At the same time, changes in America's economy and the composition of its population serve to continue the half-century long trend, noted recently by Alan Abramowitz in the Rasmussen Report, of the diminishing contribution of "white working class voters" to the American workforce overall and to the Democratic electorate specifically:

 

"In the 1950s, manual workers made up 47 percent of the white electorate in the United States while sales and clerical workers made up 21 percent and professional and managerial workers made up 32 percent. By the first decade of the 21st century, however, manual workers made up only 24 percent of the white electorate, while sales and clerical workers made up 33 percent and professional and managerial workers made up 43 percent. Since the 1960s, however, Democratic identification among both white manual workers and white sales and clerical workers has declined sharply while Democratic identification among white professional and managerial workers has risen. Today, white professional and managerial workers are actually more likely to identify with the Democratic Party than either white manual workers or white clerical and sales workers."

 

As Joel Kotkin and Fred Siegel wrote recently, the Democratic Party is rapidly becoming a party of "gentry liberals", minorities and youth with little resemblance to the working class-based party coalition assembled by FDR almost eighty years ago.

This shift in America's economic dynamics and demographics, coupled with the generational and technological changes the country is experiencing, produces an historic opportunity for the Democratic Party in 2008. In a March 2008 Pew Survey, Millennials identified as Democrats over Republicans by a greater than 2:1 margin. Millennials are the first generation in more than forty years in which a larger number say they are liberal rather than conservative. In contrast to older generations that are sharply divided by sex and race in their ideology and party identification Millennials are united in their political leanings, a fact that serves to enhance the potential decisiveness of this powerful new generation.

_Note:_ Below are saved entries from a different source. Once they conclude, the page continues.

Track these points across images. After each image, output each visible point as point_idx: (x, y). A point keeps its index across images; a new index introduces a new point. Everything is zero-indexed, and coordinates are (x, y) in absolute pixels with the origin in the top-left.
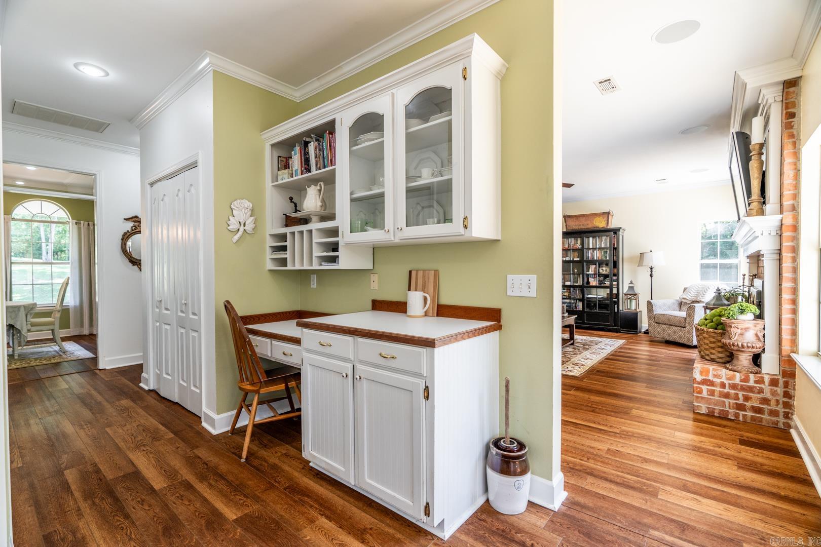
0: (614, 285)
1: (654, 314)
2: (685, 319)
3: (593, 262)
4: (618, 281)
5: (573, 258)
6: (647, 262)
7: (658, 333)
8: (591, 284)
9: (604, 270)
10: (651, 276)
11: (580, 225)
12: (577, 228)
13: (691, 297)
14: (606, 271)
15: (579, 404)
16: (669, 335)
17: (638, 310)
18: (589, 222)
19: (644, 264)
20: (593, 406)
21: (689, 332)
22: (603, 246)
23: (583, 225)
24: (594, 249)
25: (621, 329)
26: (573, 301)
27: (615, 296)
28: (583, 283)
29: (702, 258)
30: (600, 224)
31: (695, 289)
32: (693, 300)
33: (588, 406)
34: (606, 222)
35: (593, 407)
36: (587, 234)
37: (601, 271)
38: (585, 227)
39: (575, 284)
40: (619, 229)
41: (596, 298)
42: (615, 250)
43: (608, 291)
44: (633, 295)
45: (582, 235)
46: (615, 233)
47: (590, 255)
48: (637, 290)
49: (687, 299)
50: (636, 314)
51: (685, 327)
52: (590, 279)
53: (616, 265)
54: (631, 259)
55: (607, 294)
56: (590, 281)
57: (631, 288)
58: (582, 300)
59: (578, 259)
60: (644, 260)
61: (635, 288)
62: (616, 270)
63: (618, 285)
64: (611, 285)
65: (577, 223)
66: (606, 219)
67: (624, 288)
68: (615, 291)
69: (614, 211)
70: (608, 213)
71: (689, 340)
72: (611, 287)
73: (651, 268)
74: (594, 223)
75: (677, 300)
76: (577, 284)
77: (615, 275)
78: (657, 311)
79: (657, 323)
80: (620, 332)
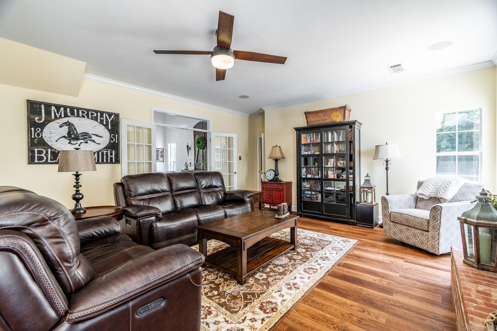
0: (350, 178)
1: (390, 212)
2: (428, 222)
3: (331, 155)
4: (354, 174)
5: (314, 152)
6: (383, 155)
7: (395, 233)
8: (329, 177)
9: (341, 163)
10: (387, 169)
11: (319, 121)
12: (317, 123)
13: (429, 193)
14: (343, 164)
16: (408, 238)
17: (374, 204)
18: (327, 117)
19: (379, 157)
21: (433, 237)
22: (341, 140)
23: (322, 120)
24: (332, 143)
25: (358, 222)
26: (313, 193)
27: (351, 188)
28: (322, 176)
29: (439, 150)
30: (337, 118)
31: (434, 184)
32: (432, 196)
34: (343, 116)
36: (325, 129)
37: (339, 164)
38: (324, 122)
39: (316, 177)
40: (354, 123)
41: (334, 190)
42: (351, 143)
43: (344, 183)
44: (369, 188)
45: (321, 129)
46: (351, 127)
47: (329, 150)
48: (373, 183)
49: (424, 195)
50: (372, 208)
51: (428, 231)
52: (329, 172)
53: (351, 158)
54: (368, 153)
55: (345, 186)
56: (329, 173)
57: (367, 181)
58: (321, 192)
59: (318, 153)
60: (379, 153)
61: (371, 181)
62: (352, 163)
63: (354, 178)
64: (348, 177)
65: (317, 119)
66: (342, 113)
67: (360, 181)
68: (351, 184)
69: (350, 106)
70: (344, 108)
71: (433, 247)
72: (347, 180)
73: (387, 161)
74: (332, 118)
75: (412, 195)
76: (317, 177)
77: (351, 168)
78: (394, 208)
79: (393, 222)
80: (356, 225)
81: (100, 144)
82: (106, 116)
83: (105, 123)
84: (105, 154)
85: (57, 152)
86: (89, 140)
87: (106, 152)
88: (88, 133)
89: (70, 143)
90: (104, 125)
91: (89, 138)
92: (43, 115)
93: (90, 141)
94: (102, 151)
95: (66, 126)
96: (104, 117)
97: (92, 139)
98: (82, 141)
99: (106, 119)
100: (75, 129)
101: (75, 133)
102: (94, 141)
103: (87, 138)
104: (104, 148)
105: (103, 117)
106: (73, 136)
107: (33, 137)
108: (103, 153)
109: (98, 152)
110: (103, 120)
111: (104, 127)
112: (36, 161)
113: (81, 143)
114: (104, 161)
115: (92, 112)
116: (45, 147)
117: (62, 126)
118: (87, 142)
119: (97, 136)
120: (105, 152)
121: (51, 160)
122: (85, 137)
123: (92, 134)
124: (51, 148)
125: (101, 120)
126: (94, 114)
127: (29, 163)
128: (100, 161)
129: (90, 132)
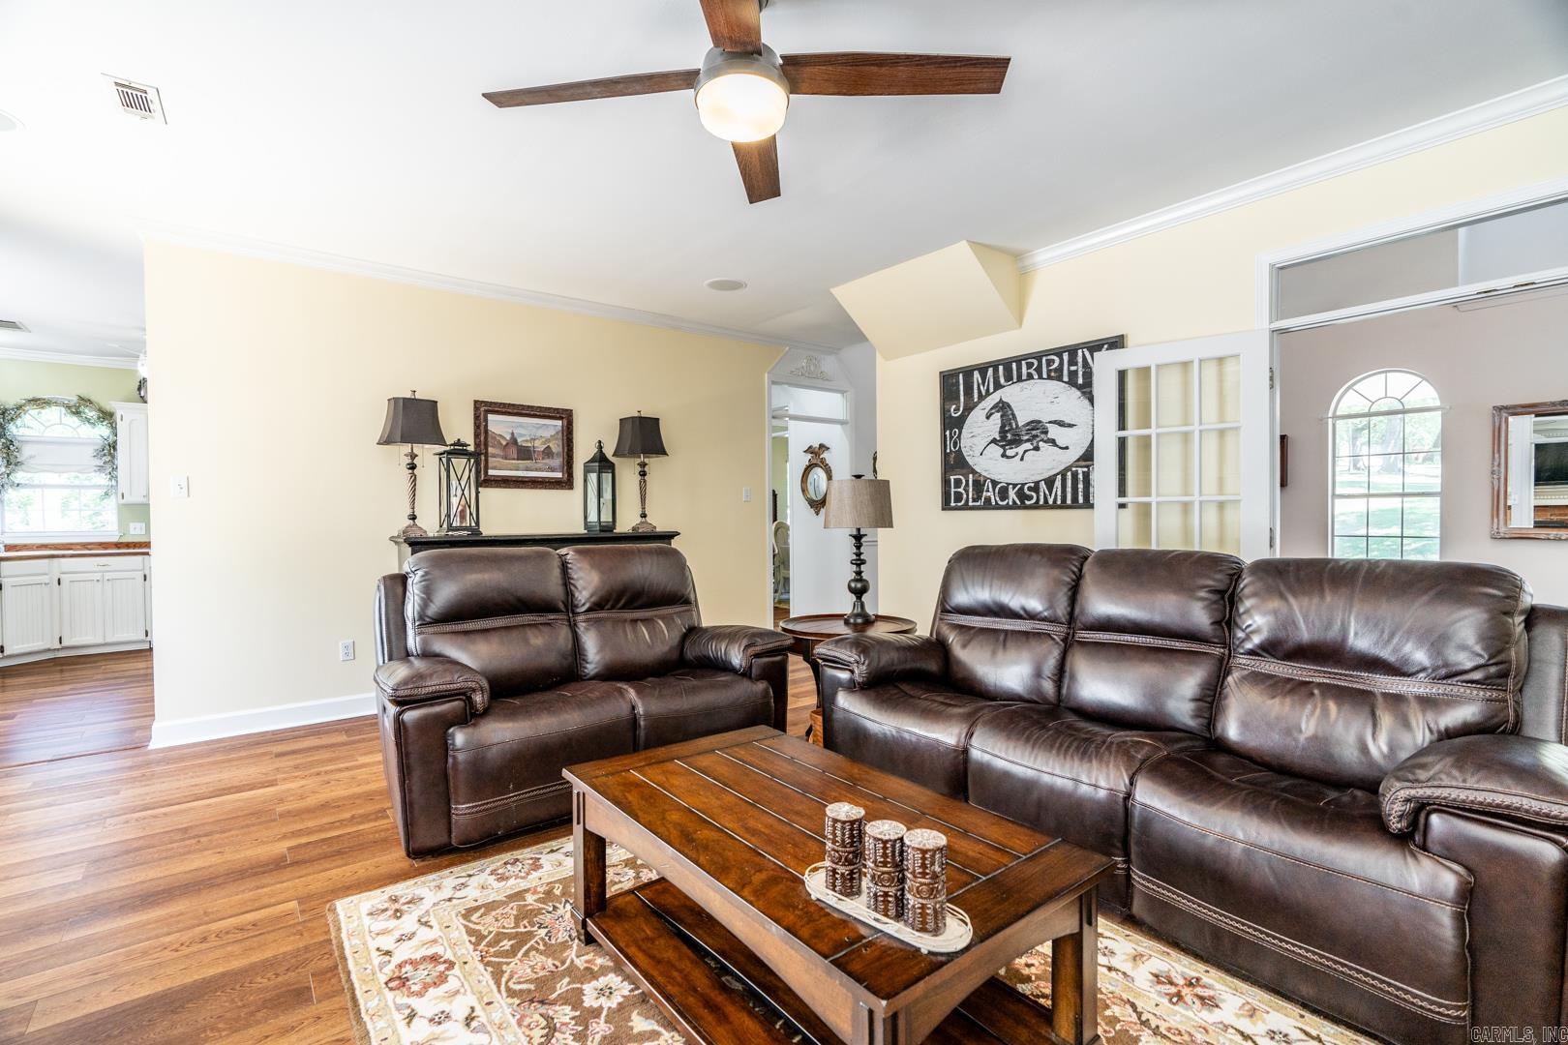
15: (230, 830)
20: (193, 841)
33: (206, 835)
35: (189, 838)
81: (1067, 448)
82: (1084, 355)
83: (1080, 381)
84: (1081, 476)
85: (982, 479)
86: (1042, 440)
87: (1083, 472)
88: (1040, 422)
89: (1004, 455)
90: (1079, 388)
91: (1043, 436)
92: (962, 398)
93: (1045, 442)
94: (1074, 469)
95: (998, 411)
96: (1080, 359)
97: (1050, 436)
98: (1028, 446)
99: (1083, 367)
100: (1013, 415)
101: (1014, 426)
102: (1053, 442)
103: (1037, 436)
104: (1078, 460)
105: (1076, 364)
106: (1009, 436)
107: (948, 451)
108: (1075, 476)
109: (1063, 474)
110: (1076, 372)
111: (1078, 393)
112: (953, 504)
113: (1025, 451)
114: (1078, 502)
115: (1049, 357)
116: (964, 471)
117: (992, 414)
118: (1037, 449)
119: (1061, 424)
120: (1080, 470)
121: (974, 500)
122: (1034, 432)
123: (1050, 422)
124: (974, 472)
125: (1070, 372)
126: (1053, 361)
127: (943, 509)
128: (1069, 502)
129: (1045, 419)
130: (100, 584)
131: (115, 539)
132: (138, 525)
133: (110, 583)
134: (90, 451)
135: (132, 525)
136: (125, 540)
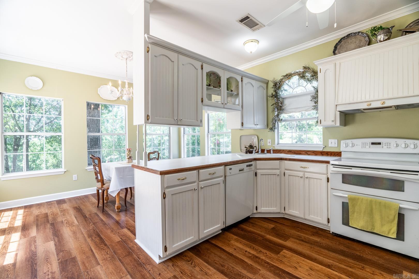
130: (302, 179)
131: (321, 149)
132: (333, 141)
133: (308, 179)
134: (309, 98)
135: (330, 141)
136: (326, 150)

All of this gives the Democrats a clear leg-up in the Millennial makeover that's under way. Whether the Democratic Party takes advantage of this historical opportunity largely depends on the choices it makes in building its electoral coalition. Will it look backward, as it did to its detriment in 1896, or forward, as it did in 1932, to its benefit? The consequences of that choice will shape the fate of the party and the nation, not just in 2008, but also for the coming four decades.